Later, I would brood about her words, about her use of the present tense instead of the past, before I knew Misty’s secrets and after. How stupidly I’d misinterpreted everything.
She said, without a trace of a smile, “It is the happiest day of my life.”
5
Two days after the rape, I purchased a hammer and a seatbelt cutter and taped them securely under the driver’s seat of my car.
They weren’t tools to defend myself.
I was tormented by a new, unreasonable fear that I would drown, trapped inside a car as it tumbled to the bottom of a river or a lake or the sea. Again and again, I imagined myself choking on the rising water, my terrified face pressed against glass. So, instead of studying for a critical trigonometry test or getting rape crisis counseling, I learned everything I could about how to escape from a submerged car.
For example, it’s actually possible for electric windows to work for several minutes even underwater. I learned that I should roll them down immediately to equalize pressure in the car, hopefully as soon as the car hit the water. If the windows wouldn’t roll down, I knew to punch out a side window with my hammer because the windshield glass is made to resist.
After swimming through the broken window, I might feel disoriented, so I’d look for air bubbles, which always travel up. If there were no air bubbles or it was too dark to see, I must not panic. Relax. My body would then naturally float upward, showing me the right way. And, of course, always swim toward the light.

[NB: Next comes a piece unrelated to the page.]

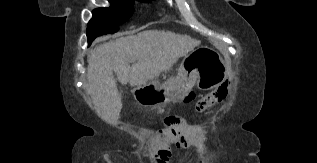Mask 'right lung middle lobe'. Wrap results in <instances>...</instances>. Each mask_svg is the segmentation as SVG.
Returning <instances> with one entry per match:
<instances>
[{"label": "right lung middle lobe", "instance_id": "obj_1", "mask_svg": "<svg viewBox=\"0 0 317 163\" xmlns=\"http://www.w3.org/2000/svg\"><path fill=\"white\" fill-rule=\"evenodd\" d=\"M110 8H98L93 11V18L87 27L88 45L100 35L112 34L118 31L117 25L122 24L132 15L133 0H108ZM144 1V0H140Z\"/></svg>", "mask_w": 317, "mask_h": 163}]
</instances>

Eventually, like monsters in the closet, that fear vanished.
When somebody asks, I always say I am happy. I am a happy person. Like everyone else, I am suffused with colors, hopefully more light than dark. The rape didn’t destroy me. It’s not the worst thing that could have happened. Others suffer far greater traumas. Most of them still laugh, love, pursue careers, remarry, have children, go on with life. Buoy themselves up. Appear smooth on the surface even though there is an active, textured inside life no one has a clue about.
I can go months without thinking about the rape, but I’d be lying if I said it hadn’t transformed me. How much did it alter my future? I’ll never know. A teenage drunk driver killed my parents in a car crash a year and a half later, so it became a little hard to tell where one trauma left off and another began.
I switched colleges four times, eventually earning a double major in visual art and theater, with a master’s in art history. A shrill, bitter acting professor was my earliest therapist, elated by my ability to mimic and disappear into someone else. At night, alone, I painted obsessively-the flowers on my kitchen table, the cracked mirror that the previous tenant left behind. Sometimes, the abstract slashes of Pierce’s face. I usually threw my work into the dumpster behind my apartment before it dried.